Shocking show called ‘Taboo’ breaks television records in Belgium

A shocking but ‘good-hearted’ show has broken television records in Belgium. Pictured, the show’s presenter Philippe Guebels

A shocking but ‘good-hearted’ show called ‘Taboo’ has broken television records in Belgium by telling jokes about paraplegics, amputees and minorities.

And it could be soon coming to a screen near you after wowing TV executives from across the globe at the MIPTV market in Cannes, France.

‘This is the show that laughs with people who you should not really be laughing at,’ says its presenter, comedian Philippe Geubels at the start of each Sunday night episode on the Flemish public broadcaster Een.

The line-up of ‘victims/guests’ on the first series included obese and poor people, dwarves, those with terminal and mental illness, gays, blind people and people of colour.

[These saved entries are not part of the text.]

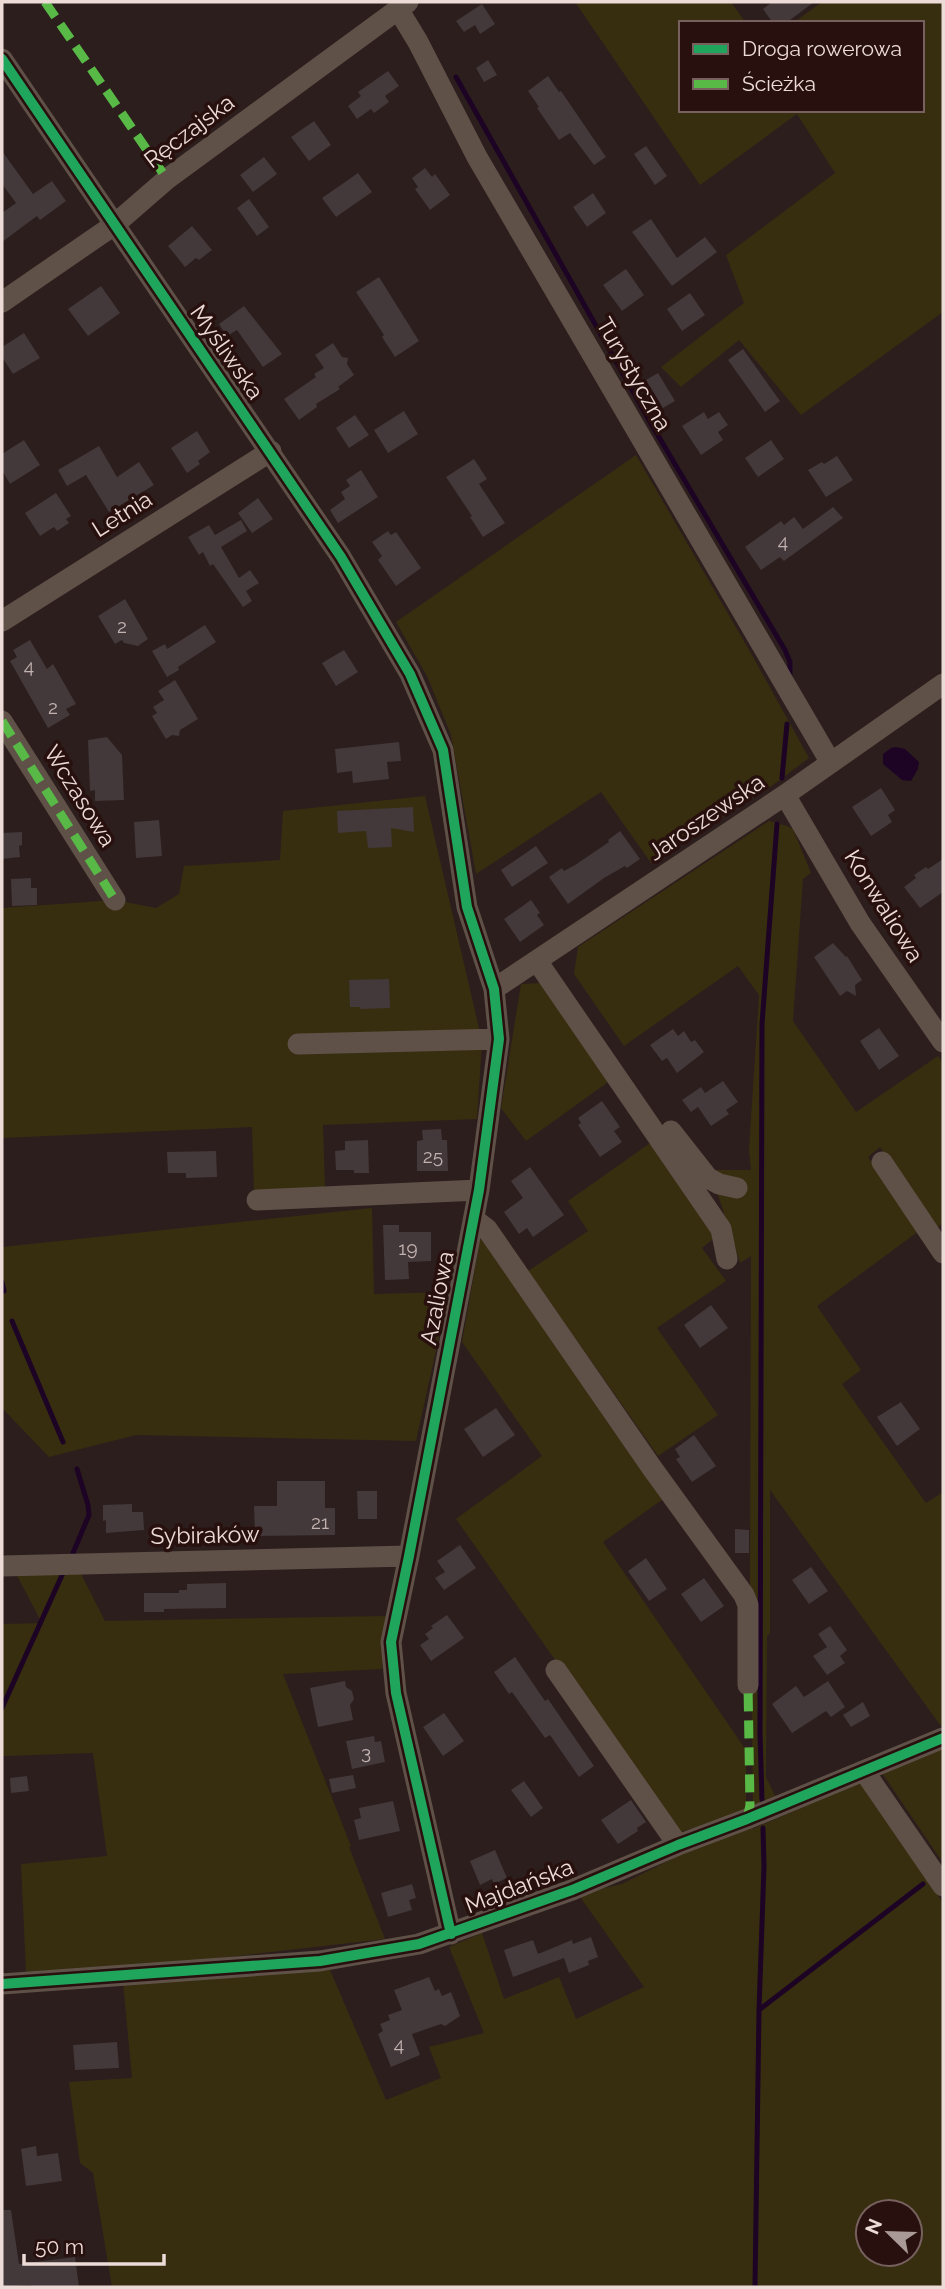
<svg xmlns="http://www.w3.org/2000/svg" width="945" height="2289" font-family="Raleway,sans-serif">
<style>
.green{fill:#372e10;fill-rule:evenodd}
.water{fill:#1d0424}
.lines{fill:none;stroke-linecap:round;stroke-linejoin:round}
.stream{stroke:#1d0424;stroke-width:5}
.building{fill:#43383a}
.minor{stroke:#5f5148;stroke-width:21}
.quiet{stroke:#58b947;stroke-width:9;stroke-dasharray:18 9;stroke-linecap:butt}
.cycleway-casing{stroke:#28100e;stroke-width:15}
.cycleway{stroke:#20a55d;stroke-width:10}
.labels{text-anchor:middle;stroke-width:7;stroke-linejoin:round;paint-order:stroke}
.number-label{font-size:19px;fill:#c2b2b0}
.street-label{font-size:23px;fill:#eddbd8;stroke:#28100e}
</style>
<rect width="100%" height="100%" fill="#2c1e1d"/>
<path class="green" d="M575,2H731L746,23H681V110H922V23H793L822,2H943V312L801,415L739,340L681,387L661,367L744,303L726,255L835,173L797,114L700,185Z
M636,455L752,655L809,758L773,785L651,863L601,792L476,874L451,735L427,676L396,622Z
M425,796L482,1041L477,1119L323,1125L325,1188L254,1191L252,1127L2,1138V908L115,900L156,908L179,894L184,866L280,860L283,811Z
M769,821L787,826L793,829L811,873L803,879L793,1021L856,1112L938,1056L943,1063V1223L937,1228L880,1147L868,1157L919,1231L817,1306L861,1370L842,1384L926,1503L943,1492V1729L770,1490V1633L767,1636L766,1777L777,1800L753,1808L750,1583L751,1256L740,1263L710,1170H751L749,1150L759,995L738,966L624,1046L574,974L578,947Z
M542,983L611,1080L526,1141L501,1108L521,984Z
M653,1141L718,1235L702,1248L726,1281L657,1328L718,1415L658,1456L528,1271L588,1231L568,1201Z
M372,1208L374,1294L449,1292L416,1441L136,1435L49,1457L2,1408V1247Z
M485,1239L666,1497L603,1542L746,1750V1812L677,1833L456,1519L542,1456L462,1342L480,1240Z
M78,1568L105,1621L388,1616L382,1669L283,1674L351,1846L349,1847L385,1939L194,1961L26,1972L21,1864L107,1856L93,1753L2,1756V1624L42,1623L14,1570Z
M943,1748V1863L882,1773Z
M861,1782L943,1903V2287H112L93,2173L80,2163L69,2082L132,2078L123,1983L330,1970L386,2100L441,2078L429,2047L484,2033L449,1947L482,1933L504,1999L559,1977L576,2019L644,1987L578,1894L622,1884L684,1853L727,1835L755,1828ZM868,2212H910V2254H868Z"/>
<path class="water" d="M896,747L905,749L919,762L918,769L911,781L902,780L883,764V754L891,748Z"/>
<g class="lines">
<path class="stream" d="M456,77L653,427L785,650L790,662V679
M782,778L787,724
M2,1282L4,1291
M12,1321L63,1442
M73,1553L89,1515L88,1505L77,1469
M2,1708L63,1573
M762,1800L760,1733L762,1024L777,824
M759,2010L923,1884
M755,2287L759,2010L764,1866L763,1828"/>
</g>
<path class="building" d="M772,2H814L786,23H773L763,9Z
M482,4L495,24L480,34L475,25L464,32L456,21Z
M488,60L497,75L484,82L476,68Z
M388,71L399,86L385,96L389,102L374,113L371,109L357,119L348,106L361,96L358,92Z
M548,76L559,92L561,91L606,157L594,165L570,133L559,140L537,108L539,107L528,91Z
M314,121L331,145L309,161L291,137Z
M646,146L667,176L655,185L634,154Z
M2,151L33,194L52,181L66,201L40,220L37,216L2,242V213L16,203L2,184Z
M264,157L277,174L253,192L240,175Z
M425,168L432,177L435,174L450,195L430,210L415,189L418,187L412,178Z
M358,173L372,192L336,217L322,198Z
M593,193L606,213L587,227L573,207Z
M249,199L269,227L257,236L237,208Z
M651,219L677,258L705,237L717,252L672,286L632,232Z
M192,226L212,250L199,260L196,258L185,267L168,246Z
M626,269L644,295L622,311L603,285Z
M379,277L419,341L395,357L382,337L384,335L356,292Z
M101,286L120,313L88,336L68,309Z
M690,293L705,315L682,331L667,309Z
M244,306L282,354L263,367L237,330L227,336L219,324Z
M24,333L40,358L13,374L2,357V347Z
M333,343L342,357L348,358L347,364L354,375L338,387L340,389L316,404L317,407L299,420L284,399L316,377L314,374L324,368L315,355Z
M743,349L780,401L765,412L728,360Z
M658,373L675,401L663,408L646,380Z
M404,411L418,434L388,453L374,430Z
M704,412L708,419L719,412L728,425L718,432L723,440L701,455L682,426Z
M355,415L369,435L349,448L336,428Z
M197,431L210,452L198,461L200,464L187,473L171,448Z
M24,440L40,465L10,484L2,470V454Z
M771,440L784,459L758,477L745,458Z
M99,446L117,477L139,462L154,485L109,512L86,475L67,486L58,470Z
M837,456L853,480L826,497L808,470L822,462L824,464Z
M474,459L487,479L479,484L505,523L483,537L470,517L472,516L446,477Z
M361,470L378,497L338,523L330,510L345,499L341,492L350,486L346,480Z
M56,493L71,516L66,519L69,523L57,531L54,527L40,536L25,513Z
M258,498L273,519L252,533L238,513Z
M833,507L843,518L784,561L780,557L761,570L745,547L781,521L784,525L794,517L803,529Z
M241,520L247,531L221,547L239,578L250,570L259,583L246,591L252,601L243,607L213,564L210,566L203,552L199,555L188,537L209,525L215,535Z
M388,531L391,535L396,532L421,568L396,586L378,560L382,556L372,542Z
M125,599L148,639L138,646L124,643L122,640L115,644L98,616Z
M205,625L216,642L178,667L179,670L167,677L152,651L165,644L167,649Z
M30,640L47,669L53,664L76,704L66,709L70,715L48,728L10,661L17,657L13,650Z
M344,650L358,672L336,686L322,663Z
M175,680L198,719L180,730L179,736L172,735L166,739L152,716L157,713L153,707L164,700L158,691Z
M107,737L122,755L124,800L95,801V790L90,791L88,740Z
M399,742L401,761L387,762L389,779L353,783L352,771L337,773L335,749Z
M881,788L895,810L888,815L892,822L871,836L852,807Z
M413,807L414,832L391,828L392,847L368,848L366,831L338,833L337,811Z
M159,820L162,856L136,858L134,822Z
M620,831L640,859L627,868L625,866L604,878L568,904L549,877L562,868L564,871L575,865L609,842L608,840Z
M22,832V845L19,846L20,857L2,859V833Z
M536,846L548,863L512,887L501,870Z
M943,859V892L920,908L904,887L916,878L914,875L926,867L928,869Z
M31,878V888H37V905L12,906L11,879Z
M531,900L540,913L537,915L544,925L520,942L504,919Z
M833,943L846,957L847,956L862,980L855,985L856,996L847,991L840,996L814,957Z
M389,979L390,1008L360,1009V1007H350L349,980Z
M879,1028L899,1056L879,1070L860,1041Z
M673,1029L678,1036L684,1031L691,1042L695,1040L704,1052L677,1073L667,1058L662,1061L650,1045Z
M723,1081L738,1102L726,1110L729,1114L711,1126L698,1107L691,1112L682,1100L701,1087L705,1093Z
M602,1101L620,1127L614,1131L622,1142L600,1157L578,1125L581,1123L578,1118Z
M441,1129L442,1140H447L448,1171H417V1141L423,1140L422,1130Z
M368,1140L369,1173H354V1170H336L335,1151L345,1150V1141Z
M216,1151L217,1177L186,1178V1173H168L167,1152Z
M530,1167L564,1215L533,1237L527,1228L519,1234L504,1212L523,1198L511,1181Z
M383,1225H399V1232H431V1261L408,1262L409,1279L385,1280Z
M711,1305L728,1328L700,1348L684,1325Z
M901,1402L920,1429L897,1446L877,1417Z
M496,1408L515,1435L483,1457L464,1429Z
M694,1435L716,1466L692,1482L676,1459L680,1457L675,1449Z
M277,1481H325V1508H335V1535L255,1536L254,1506H277Z
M357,1491H377V1519H358Z
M132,1504V1512H143L144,1530L106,1533V1520L103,1521V1505Z
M735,1529L749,1530V1553H735Z
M460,1545L476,1568L444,1590L435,1578L445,1572L437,1561Z
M646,1558L667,1589L649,1601L628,1571Z
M811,1567L828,1591L809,1604L792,1580Z
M704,1578L724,1606L701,1622L681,1594Z
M226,1583V1608L164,1609V1612H144V1593H179V1590H187V1584Z
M447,1615L464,1638L431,1661L420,1645L429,1639L425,1634L433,1628L431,1626Z
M830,1626L847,1650L840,1656L845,1663L827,1675L813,1656L827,1647L818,1634Z
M515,1657L545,1701L548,1699L594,1766L579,1777L550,1735L545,1738L512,1692L509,1694L494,1672Z
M345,1681L346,1687L352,1691L354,1699L350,1705L353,1720L318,1727L310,1688Z
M828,1681L845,1707L831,1717L826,1711L792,1733L772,1704L796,1686L804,1697Z
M863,1702L870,1716L851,1727L843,1715Z
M444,1713L464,1741L443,1756L423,1727Z
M374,1736L375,1742L381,1741L385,1762L352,1769L346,1741Z
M353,1775L356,1788L332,1793L329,1779Z
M27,1776L29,1791L11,1793L10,1778Z
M524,1781L543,1808L531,1817L511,1790Z
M631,1800L646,1822L637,1828L638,1831L618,1844L601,1820Z
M393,1801L400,1831L359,1840L354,1820L361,1818L359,1808Z
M495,1850L507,1878L494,1884L492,1879L480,1885L470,1861Z
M412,1884L416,1898L409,1900L412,1910L388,1917L381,1893Z
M591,1937L598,1957L588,1961L589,1965L569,1973L564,1958L513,1977L504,1950L533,1940L538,1954L572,1940L573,1944Z
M429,1977L435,1991L439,1989L442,1996L451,1992L460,2016L445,2026L441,2024L412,2034L420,2055L391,2067L378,2034L383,2031L380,2024L390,2020L388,2015L402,2010L394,1990Z
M117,2042L119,2068L75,2070L73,2045Z
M36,2146L37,2156L58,2153L62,2181L26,2186L21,2149Z
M2,2210H11L19,2264L75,2257L79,2287H31V2285L2,2287Z"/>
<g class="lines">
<path class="minor" d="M398,9L418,42L477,157L831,763
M2,59L341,557L410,674L443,750L467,907L494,989L499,1039L479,1190L409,1556L391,1642L396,1693L451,1934
M2,302L114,225L167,179L408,2
M2,621L271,451
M2,721L115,900
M785,795L860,923L943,1042
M537,961L721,1229L727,1259
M494,989L785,795L943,684
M298,1044L499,1039
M671,1131L708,1178L719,1184L737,1188
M882,1162L943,1253
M257,1200L479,1190
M474,1219L487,1229L652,1468L744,1595L748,1605V1685
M2,1566L409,1556
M556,1670L678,1845
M864,1771L943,1886
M2,1984L320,1961L419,1944L572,1890L678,1845L747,1819L943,1738"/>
<path class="quiet" d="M45,2L167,179
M2,721L115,900
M747,1819L750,1805L748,1685"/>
<defs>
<path id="cycleway" d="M2,59L341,557L410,674L443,750L467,907L494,989L499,1039L479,1190L409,1556L391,1642L396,1693L451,1934
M2,1984L320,1961L419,1944L572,1890L678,1845L747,1819L943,1738"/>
</defs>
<use href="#cycleway" class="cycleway-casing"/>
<use href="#cycleway" class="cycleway"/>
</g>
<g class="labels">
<g class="number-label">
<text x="783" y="548">4</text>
<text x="122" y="633">2</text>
<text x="29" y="673">4</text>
<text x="53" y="714">2</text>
<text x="433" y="1163">25</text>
<text x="408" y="1255">19</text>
<text x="320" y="1529">21</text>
<text x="366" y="1759">3</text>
<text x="399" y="2051">4</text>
</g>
<g class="street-label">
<text transform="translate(189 131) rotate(-37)" y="8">Ręczajska</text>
<text transform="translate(227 352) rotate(55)" y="8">Myśliwska</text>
<text transform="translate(634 374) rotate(60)" y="8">Turystyczna</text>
<text transform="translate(122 514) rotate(-32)" y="8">Letnia</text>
<text transform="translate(80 796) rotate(58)" y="8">Wczasowa</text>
<text transform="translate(706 817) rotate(-34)" y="8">Jaroszewska</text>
<text transform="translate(884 906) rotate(58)" y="8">Konwaliowa</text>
<text transform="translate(437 1298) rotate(-79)" y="8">Azaliowa</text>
<text transform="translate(205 1535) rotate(-1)" y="8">Sybiraków</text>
<text transform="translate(519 1886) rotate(-21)" y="8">Majdańska</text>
</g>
</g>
<rect width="945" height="2289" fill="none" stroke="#eddbd8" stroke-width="7"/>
<rect x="679" y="21" width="245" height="91" fill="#28100e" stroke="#77615f" stroke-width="2"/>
<rect x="693" y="44" width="35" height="10" fill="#20a55d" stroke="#77615f" stroke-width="2"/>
<text x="742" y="56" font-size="21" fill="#eddbd8">Droga rowerowa</text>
<rect x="693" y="79" width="35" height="10" fill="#58b947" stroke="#77615f" stroke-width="2"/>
<text x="742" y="91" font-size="21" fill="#eddbd8">Ścieżka</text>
<g transform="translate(889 2233) rotate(293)"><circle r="33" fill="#28100e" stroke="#77615f" stroke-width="2"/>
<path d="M0-5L12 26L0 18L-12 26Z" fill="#a99997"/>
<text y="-10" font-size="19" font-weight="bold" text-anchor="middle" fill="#eddbd8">N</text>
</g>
<path d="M24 2254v10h140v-10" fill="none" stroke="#eddbd8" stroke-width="3.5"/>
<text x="35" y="2254" font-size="21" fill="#eddbd8" stroke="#28100e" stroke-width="5" paint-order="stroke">50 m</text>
</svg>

Geubels first invites them to spend a few days in the country with him where they tell their story to him and a documentary filmmaker.

A few months later the comedian invites them to a packed theatre filled with people like them to watch him do a hugely politically incorrect comedy routine based on them or their afflictions.

‘There are lots of advantages about having a child without arms,’ he tells an audience amid gales of laughter. ‘It won’t pick its nose or put its elbows on the table…’

The show has been watched live or on replay by more than a quarter of the country’s Flemish-speaking population, according to Een, and praised for helping to take on embarrassment and prejudice.

‘No matter how bad your situation is, you still have to be able to laugh. Not to laugh at people but to laugh at the little everyday things,’ Geubels told a theatre full of people with terminal illnesses and their families in one show.

The show’s producers Panenka said it had already been bought to be shown or adapted in the US, Britain, France, the Netherlands, Israel, Finland, Denmark and Norway, even though the first series has only just ended.

‘We had lots of letters congratulating us for what we did, with lots of new ideas,’ said producer Kato Maes, who is already planning the next season.

‘We choose the taboos for their potential humour. For the first series we didn’t dare to take on transsexuals or Jews,’ she told AFP. 

‘But it’s something to explore. We are never brutal, we always do it with respect.’